5. Wife-battery. This is extremely abominable. I don’t even have words to describe the disgust and pain I feel here. Luckily my father never beat my mom. I think I would have done something terrible, had that happened.
So yes, women have valid reasons for pressing for change. But I am nonetheless disgusted by some of their reasons.
And can someone explain this ‘right to do what they want with their bodies’ in more detail? @jefsaraurmax?
And @babyada, I can’t wait to read your input. Sorry about the loss of your epistle. I hope you are resurrecting it.
Fantastic @babyada. Just how I think it should be.
Increasingly, women are becoming very powerful. I assure you that the level of influence the man wielded in his family a century ago has waned drastically compared to today. Why? Because women are being more economically empowered daily. And I assure you, everything rests on economic prosperity/empowerment, from the sophisticated power tussle between the white house and the kremlin, to the little squabbles in the hamlets that litter ohaozara local government in Ebonyi state. The louder voice is the more economically prosperous. Today, in decision making and all, men are compelled to listen more to women and are as such increasingly less likely or able to wield unilateral powers. How many men can indeed say to their wives in today’s cosmopolitan Lagos, ‘get out of my house?’, when they both pooled resources to build or rent the said house? Earlier this year, I invested mean money in a business that surprisepingly has just not yielded or budged till date. I am still talking, feeding and not feeling the pinch cos I have a cushion, well padded, to fall on in my wife. She even had to pay this year’s rent. How do i then tell her to ‘get out of my house?’ no matter the level of provocation?
It is the story of many men out there today in the world if you ask around. That is just an example.

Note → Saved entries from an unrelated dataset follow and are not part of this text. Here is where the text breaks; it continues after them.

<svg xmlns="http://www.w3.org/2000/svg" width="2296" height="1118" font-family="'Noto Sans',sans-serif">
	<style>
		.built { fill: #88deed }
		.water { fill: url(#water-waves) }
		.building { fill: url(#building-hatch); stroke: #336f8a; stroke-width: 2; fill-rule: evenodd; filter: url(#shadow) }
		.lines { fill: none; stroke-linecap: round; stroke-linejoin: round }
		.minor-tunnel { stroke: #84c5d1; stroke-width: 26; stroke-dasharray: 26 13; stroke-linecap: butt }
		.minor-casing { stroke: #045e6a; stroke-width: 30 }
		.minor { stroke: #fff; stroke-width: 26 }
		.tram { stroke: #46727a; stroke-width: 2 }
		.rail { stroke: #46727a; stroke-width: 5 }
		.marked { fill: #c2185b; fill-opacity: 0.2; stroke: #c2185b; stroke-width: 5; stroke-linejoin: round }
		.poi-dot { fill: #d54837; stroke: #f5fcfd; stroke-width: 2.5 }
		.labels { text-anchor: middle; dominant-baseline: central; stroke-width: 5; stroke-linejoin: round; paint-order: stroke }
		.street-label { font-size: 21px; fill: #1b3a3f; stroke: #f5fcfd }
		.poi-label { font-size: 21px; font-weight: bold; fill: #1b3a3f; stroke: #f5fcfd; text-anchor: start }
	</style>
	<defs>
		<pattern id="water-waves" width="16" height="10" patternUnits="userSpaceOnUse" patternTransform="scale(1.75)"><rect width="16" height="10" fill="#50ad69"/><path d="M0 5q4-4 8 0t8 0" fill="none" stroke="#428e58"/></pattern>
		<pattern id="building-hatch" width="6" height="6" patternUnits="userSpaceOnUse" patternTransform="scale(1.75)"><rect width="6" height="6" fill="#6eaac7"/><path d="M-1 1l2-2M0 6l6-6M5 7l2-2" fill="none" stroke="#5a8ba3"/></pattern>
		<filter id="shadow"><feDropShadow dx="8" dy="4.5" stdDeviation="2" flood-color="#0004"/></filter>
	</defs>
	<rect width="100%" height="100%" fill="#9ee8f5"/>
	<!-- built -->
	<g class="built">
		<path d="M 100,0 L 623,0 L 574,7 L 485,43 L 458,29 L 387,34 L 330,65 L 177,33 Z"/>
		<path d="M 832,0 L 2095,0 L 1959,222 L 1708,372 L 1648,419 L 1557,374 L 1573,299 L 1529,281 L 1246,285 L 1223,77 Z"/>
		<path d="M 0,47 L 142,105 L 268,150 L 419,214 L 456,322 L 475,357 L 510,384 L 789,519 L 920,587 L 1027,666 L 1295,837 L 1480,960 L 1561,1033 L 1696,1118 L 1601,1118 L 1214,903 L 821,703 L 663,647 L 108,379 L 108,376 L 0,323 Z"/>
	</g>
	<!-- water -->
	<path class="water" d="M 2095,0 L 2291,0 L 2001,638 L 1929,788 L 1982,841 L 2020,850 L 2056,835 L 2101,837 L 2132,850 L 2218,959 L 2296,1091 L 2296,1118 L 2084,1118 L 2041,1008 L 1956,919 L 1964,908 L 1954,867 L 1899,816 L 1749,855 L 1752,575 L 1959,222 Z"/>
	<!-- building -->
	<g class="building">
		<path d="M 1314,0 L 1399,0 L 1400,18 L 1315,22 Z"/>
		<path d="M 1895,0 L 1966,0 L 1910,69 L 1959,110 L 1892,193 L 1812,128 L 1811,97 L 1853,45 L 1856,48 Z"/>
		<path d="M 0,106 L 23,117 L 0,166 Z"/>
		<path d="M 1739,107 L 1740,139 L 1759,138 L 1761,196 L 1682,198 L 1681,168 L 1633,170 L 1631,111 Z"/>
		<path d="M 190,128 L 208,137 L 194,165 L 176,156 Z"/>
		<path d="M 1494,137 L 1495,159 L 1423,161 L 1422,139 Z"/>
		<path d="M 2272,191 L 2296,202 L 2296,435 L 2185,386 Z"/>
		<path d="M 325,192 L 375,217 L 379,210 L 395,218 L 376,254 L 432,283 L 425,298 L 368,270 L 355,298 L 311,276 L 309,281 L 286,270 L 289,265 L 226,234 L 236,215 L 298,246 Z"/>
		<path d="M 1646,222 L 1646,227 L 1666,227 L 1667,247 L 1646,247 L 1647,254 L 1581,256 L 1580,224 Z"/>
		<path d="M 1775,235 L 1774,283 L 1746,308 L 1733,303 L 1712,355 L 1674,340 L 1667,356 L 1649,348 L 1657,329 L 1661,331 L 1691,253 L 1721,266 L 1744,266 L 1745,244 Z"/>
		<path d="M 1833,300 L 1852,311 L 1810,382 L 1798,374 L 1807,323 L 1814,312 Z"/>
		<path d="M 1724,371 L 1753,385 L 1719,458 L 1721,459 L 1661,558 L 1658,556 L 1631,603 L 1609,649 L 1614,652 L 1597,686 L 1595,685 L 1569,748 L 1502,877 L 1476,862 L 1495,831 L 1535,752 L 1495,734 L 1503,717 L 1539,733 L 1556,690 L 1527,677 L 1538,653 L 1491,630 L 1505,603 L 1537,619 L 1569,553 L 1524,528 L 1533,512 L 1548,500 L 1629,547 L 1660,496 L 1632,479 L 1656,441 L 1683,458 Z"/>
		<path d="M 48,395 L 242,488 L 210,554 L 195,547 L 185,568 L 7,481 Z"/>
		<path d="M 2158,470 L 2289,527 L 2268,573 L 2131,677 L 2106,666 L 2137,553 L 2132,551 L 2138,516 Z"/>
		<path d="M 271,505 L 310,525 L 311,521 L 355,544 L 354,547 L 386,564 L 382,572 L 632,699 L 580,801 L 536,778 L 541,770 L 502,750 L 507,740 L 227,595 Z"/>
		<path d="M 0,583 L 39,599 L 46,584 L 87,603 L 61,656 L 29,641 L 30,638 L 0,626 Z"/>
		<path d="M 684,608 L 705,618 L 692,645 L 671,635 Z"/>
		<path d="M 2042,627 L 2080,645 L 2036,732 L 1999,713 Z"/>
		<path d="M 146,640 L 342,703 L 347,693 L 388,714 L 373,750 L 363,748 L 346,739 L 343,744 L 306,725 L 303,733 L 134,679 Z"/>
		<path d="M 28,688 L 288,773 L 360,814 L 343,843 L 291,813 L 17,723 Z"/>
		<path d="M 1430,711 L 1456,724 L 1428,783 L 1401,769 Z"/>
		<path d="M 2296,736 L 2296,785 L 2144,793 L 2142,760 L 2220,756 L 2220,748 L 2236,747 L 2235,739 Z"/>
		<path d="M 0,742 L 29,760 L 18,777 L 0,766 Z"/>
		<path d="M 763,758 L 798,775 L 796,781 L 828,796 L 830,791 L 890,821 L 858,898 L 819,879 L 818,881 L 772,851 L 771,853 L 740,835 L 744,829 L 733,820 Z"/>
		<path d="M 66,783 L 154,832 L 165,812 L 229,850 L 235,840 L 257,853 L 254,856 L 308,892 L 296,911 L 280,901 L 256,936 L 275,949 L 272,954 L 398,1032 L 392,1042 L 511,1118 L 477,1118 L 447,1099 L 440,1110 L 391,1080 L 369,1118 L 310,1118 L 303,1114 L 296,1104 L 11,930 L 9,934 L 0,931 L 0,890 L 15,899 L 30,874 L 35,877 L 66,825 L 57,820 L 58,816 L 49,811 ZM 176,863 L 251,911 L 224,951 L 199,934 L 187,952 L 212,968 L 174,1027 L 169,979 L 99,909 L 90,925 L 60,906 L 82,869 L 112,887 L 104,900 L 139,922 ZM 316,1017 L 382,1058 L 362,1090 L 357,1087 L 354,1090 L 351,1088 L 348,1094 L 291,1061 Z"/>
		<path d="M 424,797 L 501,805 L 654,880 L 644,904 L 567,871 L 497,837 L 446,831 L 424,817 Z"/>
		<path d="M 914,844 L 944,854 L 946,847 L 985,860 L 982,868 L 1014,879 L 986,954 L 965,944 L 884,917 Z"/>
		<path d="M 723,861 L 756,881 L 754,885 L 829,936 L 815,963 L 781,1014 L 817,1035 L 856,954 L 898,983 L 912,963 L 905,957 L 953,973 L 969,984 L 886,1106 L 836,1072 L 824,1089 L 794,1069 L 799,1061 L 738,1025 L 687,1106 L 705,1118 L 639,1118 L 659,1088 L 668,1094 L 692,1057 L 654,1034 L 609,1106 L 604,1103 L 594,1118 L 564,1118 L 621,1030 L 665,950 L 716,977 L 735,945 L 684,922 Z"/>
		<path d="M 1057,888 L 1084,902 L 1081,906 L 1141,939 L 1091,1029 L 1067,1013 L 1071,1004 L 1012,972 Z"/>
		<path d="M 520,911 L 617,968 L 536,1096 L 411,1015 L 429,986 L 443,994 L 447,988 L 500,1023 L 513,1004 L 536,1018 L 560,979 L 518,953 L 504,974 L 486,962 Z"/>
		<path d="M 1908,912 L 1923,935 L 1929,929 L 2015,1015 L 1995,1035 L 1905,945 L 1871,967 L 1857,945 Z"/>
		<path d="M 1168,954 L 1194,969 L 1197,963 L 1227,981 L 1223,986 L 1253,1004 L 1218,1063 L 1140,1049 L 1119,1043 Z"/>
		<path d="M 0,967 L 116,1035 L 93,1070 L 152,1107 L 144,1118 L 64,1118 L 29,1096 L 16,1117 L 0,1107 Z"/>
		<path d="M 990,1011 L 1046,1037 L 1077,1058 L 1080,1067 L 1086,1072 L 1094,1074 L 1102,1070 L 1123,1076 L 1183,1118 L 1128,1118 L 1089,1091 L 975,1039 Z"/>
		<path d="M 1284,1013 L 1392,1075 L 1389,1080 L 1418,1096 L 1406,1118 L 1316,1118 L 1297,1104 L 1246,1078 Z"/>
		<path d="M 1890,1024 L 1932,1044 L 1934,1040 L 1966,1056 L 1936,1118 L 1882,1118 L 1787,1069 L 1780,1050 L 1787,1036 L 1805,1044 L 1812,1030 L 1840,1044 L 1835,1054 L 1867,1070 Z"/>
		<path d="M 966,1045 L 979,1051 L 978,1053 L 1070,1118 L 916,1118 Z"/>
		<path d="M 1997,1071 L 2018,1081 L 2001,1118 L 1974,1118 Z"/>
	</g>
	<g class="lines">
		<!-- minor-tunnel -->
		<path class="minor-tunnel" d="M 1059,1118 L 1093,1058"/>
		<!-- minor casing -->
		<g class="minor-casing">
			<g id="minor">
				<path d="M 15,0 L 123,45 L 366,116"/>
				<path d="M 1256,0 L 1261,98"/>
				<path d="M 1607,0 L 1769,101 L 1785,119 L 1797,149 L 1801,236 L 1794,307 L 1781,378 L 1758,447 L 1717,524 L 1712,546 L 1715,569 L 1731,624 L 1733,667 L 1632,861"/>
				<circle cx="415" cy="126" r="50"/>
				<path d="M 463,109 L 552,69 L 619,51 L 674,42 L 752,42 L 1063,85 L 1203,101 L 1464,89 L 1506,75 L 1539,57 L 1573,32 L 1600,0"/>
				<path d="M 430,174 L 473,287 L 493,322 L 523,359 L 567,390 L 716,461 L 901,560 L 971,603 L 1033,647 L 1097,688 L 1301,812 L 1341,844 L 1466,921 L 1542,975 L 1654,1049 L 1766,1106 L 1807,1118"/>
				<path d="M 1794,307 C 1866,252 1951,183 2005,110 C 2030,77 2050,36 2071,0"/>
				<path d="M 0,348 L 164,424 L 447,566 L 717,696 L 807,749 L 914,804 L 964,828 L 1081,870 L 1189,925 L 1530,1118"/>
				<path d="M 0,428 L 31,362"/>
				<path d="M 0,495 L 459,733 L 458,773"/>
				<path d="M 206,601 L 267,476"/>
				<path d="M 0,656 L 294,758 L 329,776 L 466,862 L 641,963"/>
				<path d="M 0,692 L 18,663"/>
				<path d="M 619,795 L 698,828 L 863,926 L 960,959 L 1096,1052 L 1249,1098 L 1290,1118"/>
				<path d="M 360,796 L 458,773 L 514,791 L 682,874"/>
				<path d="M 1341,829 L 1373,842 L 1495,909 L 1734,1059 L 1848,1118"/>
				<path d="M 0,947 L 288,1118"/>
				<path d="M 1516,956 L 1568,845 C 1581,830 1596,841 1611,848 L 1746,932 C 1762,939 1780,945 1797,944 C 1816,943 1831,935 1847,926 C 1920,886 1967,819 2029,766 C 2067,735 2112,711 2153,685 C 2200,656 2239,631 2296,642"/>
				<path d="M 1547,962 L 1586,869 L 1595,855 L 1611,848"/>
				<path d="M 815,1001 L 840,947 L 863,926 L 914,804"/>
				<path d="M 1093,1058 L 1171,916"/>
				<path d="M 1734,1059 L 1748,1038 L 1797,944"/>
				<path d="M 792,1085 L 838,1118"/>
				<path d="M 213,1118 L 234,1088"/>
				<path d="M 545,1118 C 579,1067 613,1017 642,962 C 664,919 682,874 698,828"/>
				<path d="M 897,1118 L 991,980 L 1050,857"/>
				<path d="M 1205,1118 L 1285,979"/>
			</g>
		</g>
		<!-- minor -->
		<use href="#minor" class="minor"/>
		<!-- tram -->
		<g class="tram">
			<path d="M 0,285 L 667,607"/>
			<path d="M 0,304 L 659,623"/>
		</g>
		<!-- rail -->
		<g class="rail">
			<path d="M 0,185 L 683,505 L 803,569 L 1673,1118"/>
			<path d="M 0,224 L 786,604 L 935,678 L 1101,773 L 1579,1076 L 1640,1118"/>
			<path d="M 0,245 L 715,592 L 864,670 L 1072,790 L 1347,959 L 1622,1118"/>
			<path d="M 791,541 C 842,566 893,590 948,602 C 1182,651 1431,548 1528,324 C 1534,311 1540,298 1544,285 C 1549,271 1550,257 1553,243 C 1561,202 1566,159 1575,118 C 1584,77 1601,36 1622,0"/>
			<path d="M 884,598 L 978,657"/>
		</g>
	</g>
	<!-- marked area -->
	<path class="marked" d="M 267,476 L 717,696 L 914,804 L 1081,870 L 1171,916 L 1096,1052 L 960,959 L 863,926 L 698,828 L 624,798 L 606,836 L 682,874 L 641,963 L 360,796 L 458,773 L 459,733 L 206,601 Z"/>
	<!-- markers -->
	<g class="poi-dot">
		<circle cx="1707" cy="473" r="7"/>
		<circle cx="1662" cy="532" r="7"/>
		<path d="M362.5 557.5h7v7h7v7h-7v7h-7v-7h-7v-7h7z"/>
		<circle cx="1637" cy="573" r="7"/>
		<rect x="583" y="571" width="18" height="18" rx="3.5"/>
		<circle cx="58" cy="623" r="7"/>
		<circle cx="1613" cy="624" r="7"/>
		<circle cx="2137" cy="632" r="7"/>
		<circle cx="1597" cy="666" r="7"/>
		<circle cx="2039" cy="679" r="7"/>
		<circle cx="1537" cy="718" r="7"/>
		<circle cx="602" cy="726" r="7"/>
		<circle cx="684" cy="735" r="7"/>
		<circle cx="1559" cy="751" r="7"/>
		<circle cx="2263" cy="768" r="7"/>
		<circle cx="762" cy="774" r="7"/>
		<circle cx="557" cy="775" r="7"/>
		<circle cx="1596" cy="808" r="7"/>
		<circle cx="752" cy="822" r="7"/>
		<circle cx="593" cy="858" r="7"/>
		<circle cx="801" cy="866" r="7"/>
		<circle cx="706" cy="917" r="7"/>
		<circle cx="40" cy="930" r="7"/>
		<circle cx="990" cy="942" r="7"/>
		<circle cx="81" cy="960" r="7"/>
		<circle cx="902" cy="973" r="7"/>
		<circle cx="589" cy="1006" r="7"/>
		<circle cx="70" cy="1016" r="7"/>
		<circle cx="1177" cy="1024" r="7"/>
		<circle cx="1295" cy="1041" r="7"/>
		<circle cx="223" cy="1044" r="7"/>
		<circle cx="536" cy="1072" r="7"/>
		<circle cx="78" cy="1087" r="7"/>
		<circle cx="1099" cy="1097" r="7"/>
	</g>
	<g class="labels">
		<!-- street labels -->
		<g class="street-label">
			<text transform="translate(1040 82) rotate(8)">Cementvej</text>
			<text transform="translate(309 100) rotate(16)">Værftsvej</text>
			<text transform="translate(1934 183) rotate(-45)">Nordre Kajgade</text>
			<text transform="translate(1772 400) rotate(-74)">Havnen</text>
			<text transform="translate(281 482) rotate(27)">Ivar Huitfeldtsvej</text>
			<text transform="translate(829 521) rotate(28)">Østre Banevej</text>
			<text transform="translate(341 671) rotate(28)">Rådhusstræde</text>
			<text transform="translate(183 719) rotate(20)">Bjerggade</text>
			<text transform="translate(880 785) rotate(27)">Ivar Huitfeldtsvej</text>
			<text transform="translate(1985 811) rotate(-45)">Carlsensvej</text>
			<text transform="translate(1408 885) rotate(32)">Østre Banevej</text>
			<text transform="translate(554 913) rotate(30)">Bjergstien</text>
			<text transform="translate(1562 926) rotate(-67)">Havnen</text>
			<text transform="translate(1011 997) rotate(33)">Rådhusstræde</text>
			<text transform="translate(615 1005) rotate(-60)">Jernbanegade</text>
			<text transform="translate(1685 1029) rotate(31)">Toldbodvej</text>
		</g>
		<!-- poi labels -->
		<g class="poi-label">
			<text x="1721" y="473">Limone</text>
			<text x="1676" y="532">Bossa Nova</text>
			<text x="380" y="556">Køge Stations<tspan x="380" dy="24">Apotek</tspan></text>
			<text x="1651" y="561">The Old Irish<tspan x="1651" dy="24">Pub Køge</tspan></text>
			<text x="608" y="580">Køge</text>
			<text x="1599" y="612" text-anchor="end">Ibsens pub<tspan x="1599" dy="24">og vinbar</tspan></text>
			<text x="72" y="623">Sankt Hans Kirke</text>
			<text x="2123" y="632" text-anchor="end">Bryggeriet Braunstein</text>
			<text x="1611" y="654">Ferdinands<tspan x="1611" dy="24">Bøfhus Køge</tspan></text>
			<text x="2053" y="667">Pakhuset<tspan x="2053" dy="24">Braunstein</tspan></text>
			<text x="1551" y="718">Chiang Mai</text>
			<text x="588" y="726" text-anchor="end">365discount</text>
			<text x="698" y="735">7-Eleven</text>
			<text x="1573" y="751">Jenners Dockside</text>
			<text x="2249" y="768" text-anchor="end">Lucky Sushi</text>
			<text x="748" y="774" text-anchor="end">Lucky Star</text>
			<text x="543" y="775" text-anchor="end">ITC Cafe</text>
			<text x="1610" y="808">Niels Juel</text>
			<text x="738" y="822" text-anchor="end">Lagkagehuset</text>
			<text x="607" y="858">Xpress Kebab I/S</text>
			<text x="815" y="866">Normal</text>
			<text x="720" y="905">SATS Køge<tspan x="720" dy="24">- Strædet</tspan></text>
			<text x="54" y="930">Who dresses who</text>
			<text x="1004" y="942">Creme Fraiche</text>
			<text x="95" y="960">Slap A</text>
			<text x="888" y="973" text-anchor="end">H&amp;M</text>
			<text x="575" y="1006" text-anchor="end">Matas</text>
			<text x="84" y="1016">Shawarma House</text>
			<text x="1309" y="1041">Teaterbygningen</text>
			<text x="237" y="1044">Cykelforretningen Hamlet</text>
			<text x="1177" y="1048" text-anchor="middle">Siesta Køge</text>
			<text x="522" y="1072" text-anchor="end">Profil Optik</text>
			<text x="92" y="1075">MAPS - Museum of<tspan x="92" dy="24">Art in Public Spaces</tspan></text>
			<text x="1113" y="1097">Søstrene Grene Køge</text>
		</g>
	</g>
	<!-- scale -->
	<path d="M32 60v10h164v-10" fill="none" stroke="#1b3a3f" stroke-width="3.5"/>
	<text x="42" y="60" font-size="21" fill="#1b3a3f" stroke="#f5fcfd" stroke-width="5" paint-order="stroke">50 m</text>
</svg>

Albeit, man’s veto still is there. Typified by our menacing physical build, and the fear in women that the broken home usually crumbles on their permed heads, well and truly, worse than on the man’s clean shave. We put our feet down and a wise, trouble avoiding wife reluctantly acquiesces. Still I assure you, the issue of women needing protection and all will be a thing of the past in the next few decades. That species of humans is just totally cheated. But they are rising up to hold their own. Look at something like child birth. Neither specie can achieve it all alone. That is the basic crux of life, atavistically, as we know it, before we began to build complex societies on -isms that are far from reality. It may take time, but men are beginning to see it too, that as economies metamorphose and its proceeds become more equitably accessible, things will change favourably for the woman. It is an unstoppable evolution.